Advertising & Marketing

Big Data to ascend orthodox marketing research and drive consumer behaviour

Big Data to ascend orthodox marketing research and drive consumer behaviour

Traditional media research predominantly depended on personal interviews, though the interview mechanism almost never used to be efficient because respondents did not open up about everything. Biases and lies use to be, and even today are, common occurrences during interviews. Discerning the actual responses of respondents is becoming critical yet challenging in a fast changing scenario of media research. Various organizations are devising ways to reach beyond the conscious awareness of respondents. This includes several psychological means to know about the outlook of the consumers, their consumption habits and the overall consumer behaviour of the audience. 

In such a scenario, we are staring at a future where research through interviews is becoming redundant, and ‘Big Data’ is the key to the present and the future of media research. What is Big Data? It’s simply ginormous amount of relevant data which can be mined for information. It has already penetrated into all forms of investigations. The consumer might be predisposed with his opinions but the big data scrutiny does not go wrong. Relying on ‘Big Data’ is the best way forward today. Smartphones are everywhere and they collect all the data (Google Dashboard and Analytics, Facebook Analytics and Insights) there can possibly be for analysis of the consumer behaviour. For example, Google in the present day displays customized search results and ads to a consumer which suit his necessities and inclinations. Not only that most advanced and impeccable algorithms such as Google Adwords and Adsense permit several of the unassuming free content websites to function owing to the fact that they display cost per click targeted ads. 

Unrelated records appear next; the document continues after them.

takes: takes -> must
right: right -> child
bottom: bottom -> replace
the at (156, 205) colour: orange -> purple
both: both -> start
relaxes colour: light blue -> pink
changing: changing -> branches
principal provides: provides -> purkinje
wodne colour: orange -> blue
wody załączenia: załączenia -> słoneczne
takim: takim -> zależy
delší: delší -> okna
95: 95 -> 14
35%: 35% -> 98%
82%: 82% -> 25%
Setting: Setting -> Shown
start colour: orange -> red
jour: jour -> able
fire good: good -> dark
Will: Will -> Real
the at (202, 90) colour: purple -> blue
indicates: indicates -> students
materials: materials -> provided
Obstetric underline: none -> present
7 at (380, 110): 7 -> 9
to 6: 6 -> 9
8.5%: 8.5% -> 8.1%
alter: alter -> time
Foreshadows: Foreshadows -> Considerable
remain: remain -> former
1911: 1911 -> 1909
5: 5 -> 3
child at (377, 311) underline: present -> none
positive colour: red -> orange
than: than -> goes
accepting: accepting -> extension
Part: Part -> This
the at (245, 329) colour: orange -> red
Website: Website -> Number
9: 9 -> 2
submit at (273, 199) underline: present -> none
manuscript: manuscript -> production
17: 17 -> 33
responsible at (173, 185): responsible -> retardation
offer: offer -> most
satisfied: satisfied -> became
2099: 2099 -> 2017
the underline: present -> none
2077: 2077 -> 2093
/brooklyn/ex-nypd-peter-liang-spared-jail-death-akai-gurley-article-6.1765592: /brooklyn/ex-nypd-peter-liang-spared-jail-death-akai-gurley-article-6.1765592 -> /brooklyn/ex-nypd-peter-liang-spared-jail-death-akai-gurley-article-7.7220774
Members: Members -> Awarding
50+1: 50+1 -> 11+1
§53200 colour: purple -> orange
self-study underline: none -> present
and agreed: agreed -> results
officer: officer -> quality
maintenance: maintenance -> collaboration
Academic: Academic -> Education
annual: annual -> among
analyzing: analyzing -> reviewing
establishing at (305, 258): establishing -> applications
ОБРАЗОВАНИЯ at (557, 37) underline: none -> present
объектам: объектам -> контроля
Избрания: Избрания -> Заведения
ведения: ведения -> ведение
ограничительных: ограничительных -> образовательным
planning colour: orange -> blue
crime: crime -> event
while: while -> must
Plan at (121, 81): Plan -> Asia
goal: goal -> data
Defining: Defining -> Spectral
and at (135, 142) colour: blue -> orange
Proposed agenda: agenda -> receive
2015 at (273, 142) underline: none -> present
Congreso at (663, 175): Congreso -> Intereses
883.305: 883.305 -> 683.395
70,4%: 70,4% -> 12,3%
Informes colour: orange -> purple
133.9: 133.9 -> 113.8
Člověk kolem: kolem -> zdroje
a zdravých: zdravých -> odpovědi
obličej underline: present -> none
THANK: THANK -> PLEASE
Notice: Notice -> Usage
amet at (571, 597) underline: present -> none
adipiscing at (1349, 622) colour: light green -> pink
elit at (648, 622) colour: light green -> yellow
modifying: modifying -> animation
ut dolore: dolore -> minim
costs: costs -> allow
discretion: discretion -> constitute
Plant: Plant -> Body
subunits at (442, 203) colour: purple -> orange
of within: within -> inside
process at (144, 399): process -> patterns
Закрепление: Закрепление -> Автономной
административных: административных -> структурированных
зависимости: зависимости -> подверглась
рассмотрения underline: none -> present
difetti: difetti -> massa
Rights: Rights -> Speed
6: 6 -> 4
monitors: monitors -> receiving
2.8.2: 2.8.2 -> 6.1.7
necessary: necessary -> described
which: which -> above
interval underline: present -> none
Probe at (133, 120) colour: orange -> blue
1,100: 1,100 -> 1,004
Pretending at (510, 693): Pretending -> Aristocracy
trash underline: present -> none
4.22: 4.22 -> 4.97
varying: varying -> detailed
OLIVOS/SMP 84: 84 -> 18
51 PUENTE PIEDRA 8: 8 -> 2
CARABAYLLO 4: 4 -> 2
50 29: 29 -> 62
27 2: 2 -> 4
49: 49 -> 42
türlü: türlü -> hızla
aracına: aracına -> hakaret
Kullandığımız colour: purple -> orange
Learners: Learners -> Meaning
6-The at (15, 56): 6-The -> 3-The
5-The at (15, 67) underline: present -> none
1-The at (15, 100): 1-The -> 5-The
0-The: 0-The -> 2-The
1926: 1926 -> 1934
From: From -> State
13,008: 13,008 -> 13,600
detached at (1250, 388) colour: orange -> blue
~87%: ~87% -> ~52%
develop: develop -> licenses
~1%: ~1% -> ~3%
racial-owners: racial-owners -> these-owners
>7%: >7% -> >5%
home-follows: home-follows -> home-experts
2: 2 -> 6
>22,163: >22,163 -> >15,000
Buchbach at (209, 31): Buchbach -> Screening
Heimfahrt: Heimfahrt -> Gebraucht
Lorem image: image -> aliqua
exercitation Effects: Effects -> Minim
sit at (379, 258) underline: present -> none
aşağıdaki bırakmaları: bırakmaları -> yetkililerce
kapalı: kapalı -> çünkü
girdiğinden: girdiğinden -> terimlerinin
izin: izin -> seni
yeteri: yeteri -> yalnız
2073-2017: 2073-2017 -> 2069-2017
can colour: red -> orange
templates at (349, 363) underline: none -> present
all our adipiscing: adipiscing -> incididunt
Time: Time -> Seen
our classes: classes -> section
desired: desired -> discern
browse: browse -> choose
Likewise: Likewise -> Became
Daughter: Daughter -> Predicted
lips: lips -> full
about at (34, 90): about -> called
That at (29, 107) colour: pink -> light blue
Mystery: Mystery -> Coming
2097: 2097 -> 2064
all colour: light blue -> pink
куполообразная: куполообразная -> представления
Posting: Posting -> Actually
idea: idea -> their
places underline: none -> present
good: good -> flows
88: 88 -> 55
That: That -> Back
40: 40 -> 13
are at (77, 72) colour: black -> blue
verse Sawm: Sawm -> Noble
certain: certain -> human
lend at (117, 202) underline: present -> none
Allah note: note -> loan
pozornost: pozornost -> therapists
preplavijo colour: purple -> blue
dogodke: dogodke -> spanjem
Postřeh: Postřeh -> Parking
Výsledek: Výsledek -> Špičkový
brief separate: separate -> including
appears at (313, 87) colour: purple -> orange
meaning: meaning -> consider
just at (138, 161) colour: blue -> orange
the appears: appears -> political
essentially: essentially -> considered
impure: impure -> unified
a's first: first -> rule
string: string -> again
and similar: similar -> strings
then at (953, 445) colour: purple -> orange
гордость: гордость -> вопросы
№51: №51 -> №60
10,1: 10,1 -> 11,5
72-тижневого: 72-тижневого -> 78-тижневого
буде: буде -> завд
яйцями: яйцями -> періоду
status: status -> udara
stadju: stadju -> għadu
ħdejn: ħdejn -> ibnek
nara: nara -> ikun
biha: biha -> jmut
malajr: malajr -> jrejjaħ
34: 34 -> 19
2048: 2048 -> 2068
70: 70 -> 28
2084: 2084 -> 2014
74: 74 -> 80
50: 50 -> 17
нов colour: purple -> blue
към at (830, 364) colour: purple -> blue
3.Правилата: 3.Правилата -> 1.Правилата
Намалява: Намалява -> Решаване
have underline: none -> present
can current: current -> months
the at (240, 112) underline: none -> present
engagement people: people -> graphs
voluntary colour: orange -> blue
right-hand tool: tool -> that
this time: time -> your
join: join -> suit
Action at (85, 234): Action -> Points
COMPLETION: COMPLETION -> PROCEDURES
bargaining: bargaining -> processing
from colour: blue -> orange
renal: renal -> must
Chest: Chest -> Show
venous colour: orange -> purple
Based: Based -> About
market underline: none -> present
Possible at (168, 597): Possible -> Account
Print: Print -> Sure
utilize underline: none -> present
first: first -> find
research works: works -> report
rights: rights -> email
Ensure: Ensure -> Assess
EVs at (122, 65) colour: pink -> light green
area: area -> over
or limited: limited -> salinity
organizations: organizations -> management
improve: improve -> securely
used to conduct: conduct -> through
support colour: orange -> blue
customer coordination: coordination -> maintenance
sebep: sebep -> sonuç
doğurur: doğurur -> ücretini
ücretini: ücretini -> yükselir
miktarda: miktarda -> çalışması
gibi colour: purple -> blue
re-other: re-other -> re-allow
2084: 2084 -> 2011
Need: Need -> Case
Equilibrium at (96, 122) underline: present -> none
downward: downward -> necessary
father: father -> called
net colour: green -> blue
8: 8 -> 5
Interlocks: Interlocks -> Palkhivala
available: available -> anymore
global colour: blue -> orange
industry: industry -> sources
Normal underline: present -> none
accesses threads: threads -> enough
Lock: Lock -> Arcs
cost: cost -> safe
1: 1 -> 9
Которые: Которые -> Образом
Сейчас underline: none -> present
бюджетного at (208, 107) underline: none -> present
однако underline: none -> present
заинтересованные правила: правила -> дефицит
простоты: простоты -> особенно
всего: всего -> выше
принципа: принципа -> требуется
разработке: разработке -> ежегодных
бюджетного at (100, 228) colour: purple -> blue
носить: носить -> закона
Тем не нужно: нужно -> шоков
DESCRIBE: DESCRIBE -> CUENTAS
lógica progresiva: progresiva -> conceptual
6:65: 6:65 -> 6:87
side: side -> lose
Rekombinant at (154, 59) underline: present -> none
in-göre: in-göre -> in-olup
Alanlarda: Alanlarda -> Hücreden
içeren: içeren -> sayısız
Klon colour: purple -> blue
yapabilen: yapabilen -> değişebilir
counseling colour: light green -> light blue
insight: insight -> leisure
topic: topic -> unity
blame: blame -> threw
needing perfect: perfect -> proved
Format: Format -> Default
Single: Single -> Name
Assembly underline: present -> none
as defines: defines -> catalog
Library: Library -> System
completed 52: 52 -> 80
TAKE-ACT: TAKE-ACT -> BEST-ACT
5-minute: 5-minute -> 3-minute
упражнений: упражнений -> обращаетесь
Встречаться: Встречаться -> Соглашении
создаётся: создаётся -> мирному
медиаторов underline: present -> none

The telecom sector is in the heart of the media research revolution. As Communication Service Providers (CSPs), they have all the tools necessary to pull themselves out of the stagnant economy of the telecom sector. Several telecom companies are utilizing their reach to improve customer experience, drive new products and develop customer centric outcomes. For example Vodafone and Argyla used data to combat fraud and Ufone utilized big data to capitalize on consumer behaviour. Since big data analytics is all the rage, media students of today need to keep themselves updated with the trends of the industry, and how big data is being bought and sold in the industry to analyse consumer behaviour. Grasping the intricacies of analytics will be a deciding factor in how well they do when they start in the frenzied world of media. 

Analysing consumer behaviour is not only a common exercise, but also requisite in today’s competitive world. As consumer behaviour deals with understanding each stage of processing that a consumer goes through before buying a product, it is important, as marketers, to be able to manipulate each stage of their behaviour in favour of the product. Big Data, in such a scenario, helps in the course to evaluate the unsaid emotions of the consumer. His interests are well known and this helps to serve him better, causing consumer delight.

Both big data and consumer behaviour are highly discussed entities for marketers today. It helps them devise ways and means to survive in a highly competitive market. The new age students are all set to learn the tricks of the trade from industry stalwarts. The enlightening talks from them can only serve them well in the future.